- ABOUT THIS EXERCISE:
Copy the data below exactly.

- - -

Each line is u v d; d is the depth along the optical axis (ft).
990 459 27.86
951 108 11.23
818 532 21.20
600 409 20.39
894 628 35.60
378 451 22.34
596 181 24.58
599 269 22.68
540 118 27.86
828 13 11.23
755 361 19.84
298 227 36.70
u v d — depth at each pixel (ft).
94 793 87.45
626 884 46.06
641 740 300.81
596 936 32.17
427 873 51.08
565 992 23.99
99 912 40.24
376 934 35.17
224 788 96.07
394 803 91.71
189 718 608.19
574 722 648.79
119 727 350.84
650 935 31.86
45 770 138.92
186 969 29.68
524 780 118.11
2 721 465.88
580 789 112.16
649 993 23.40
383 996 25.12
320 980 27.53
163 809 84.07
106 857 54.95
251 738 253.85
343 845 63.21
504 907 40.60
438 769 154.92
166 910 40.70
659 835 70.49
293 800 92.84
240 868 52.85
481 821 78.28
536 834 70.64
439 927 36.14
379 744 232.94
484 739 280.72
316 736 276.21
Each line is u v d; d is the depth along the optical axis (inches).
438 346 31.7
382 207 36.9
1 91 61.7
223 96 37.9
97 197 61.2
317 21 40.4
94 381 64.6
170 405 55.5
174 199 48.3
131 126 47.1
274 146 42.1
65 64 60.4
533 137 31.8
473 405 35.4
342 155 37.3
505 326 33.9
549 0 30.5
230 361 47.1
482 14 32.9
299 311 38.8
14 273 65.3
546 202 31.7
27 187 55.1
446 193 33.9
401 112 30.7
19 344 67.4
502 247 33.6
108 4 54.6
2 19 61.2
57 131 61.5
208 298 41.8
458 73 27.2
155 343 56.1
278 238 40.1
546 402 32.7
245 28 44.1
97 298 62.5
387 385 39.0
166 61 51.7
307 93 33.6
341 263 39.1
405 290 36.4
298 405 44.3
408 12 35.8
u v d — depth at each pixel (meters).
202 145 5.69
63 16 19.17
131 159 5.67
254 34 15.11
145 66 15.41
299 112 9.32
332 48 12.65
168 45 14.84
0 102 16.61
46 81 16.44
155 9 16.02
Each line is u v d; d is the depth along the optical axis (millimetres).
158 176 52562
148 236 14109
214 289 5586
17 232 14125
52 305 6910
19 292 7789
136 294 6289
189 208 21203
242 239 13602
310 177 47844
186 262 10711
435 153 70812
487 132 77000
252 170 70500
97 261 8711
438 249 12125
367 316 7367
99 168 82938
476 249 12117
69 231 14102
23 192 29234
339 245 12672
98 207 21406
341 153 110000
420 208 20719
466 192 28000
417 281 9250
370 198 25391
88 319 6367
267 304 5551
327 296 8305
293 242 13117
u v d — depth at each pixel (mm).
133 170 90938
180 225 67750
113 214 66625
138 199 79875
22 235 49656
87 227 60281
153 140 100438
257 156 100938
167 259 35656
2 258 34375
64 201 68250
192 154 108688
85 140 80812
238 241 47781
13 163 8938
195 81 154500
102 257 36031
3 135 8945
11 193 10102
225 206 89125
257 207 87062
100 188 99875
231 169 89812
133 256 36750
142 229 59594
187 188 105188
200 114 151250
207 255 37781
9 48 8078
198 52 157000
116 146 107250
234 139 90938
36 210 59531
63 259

- - -

- RESPONSE TO THIS TASK:
Each line is u v d; d is the depth along the optical axis (ft).
990 459 27.86
951 108 11.23
818 532 21.20
600 409 20.39
894 628 35.60
378 451 22.34
596 181 24.58
599 269 22.68
540 118 27.86
828 13 11.23
755 361 19.84
298 227 36.70
u v d — depth at each pixel (ft).
94 793 87.45
626 884 46.06
641 740 300.81
596 936 32.17
427 873 51.08
565 992 23.99
99 912 40.24
376 934 35.17
224 788 96.07
394 803 91.71
189 718 608.19
574 722 648.79
119 727 350.84
650 935 31.86
45 770 138.92
186 969 29.68
524 780 118.11
2 721 465.88
580 789 112.16
649 993 23.40
383 996 25.12
320 980 27.53
163 809 84.07
106 857 54.95
251 738 253.85
343 845 63.21
504 907 40.60
438 769 154.92
166 910 40.70
659 835 70.49
293 800 92.84
240 868 52.85
481 821 78.28
536 834 70.64
439 927 36.14
379 744 232.94
484 739 280.72
316 736 276.21
Each line is u v d; d is the depth along the optical axis (inches).
438 346 31.7
382 207 36.9
1 91 61.7
223 96 37.9
97 197 61.2
317 21 40.4
94 381 64.6
170 405 55.5
174 199 48.3
131 126 47.1
274 146 42.1
65 64 60.4
533 137 31.8
473 405 35.4
342 155 37.3
505 326 33.9
549 0 30.5
230 361 47.1
482 14 32.9
299 311 38.8
14 273 65.3
546 202 31.7
27 187 55.1
446 193 33.9
401 112 30.7
19 344 67.4
502 247 33.6
108 4 54.6
2 19 61.2
57 131 61.5
208 298 41.8
458 73 27.2
155 343 56.1
278 238 40.1
546 402 32.7
245 28 44.1
97 298 62.5
387 385 39.0
166 61 51.7
307 93 33.6
341 263 39.1
405 290 36.4
298 405 44.3
408 12 35.8
u v d — depth at each pixel (meters).
202 145 5.69
63 16 19.17
131 159 5.67
254 34 15.11
145 66 15.41
299 112 9.32
332 48 12.65
168 45 14.84
0 102 16.61
46 81 16.44
155 9 16.02
Each line is u v d; d is the depth along the optical axis (millimetres).
158 176 52562
148 236 14109
214 289 5586
17 232 14125
52 305 6910
19 292 7789
136 294 6289
189 208 21203
242 239 13602
310 177 47844
186 262 10711
435 153 70812
487 132 77000
252 170 70500
97 261 8711
438 249 12125
367 316 7367
99 168 82938
476 249 12117
69 231 14102
23 192 29234
339 245 12672
98 207 21406
341 153 110000
420 208 20719
466 192 28000
417 281 9250
370 198 25391
88 319 6367
267 304 5551
327 296 8305
293 242 13117
u v d — depth at each pixel (mm).
133 170 90938
180 225 67750
113 214 66625
138 199 79875
22 235 49656
87 227 60281
153 140 100438
257 156 100938
167 259 35656
2 258 34375
64 201 68250
192 154 108688
85 140 80812
238 241 47781
13 163 8938
195 81 154500
102 257 36031
3 135 8945
11 193 10102
225 206 89125
257 207 87062
100 188 99875
231 169 89812
133 256 36750
142 229 59594
187 188 105188
200 114 151250
207 255 37781
9 48 8078
198 52 157000
116 146 107250
234 139 90938
36 210 59531
63 259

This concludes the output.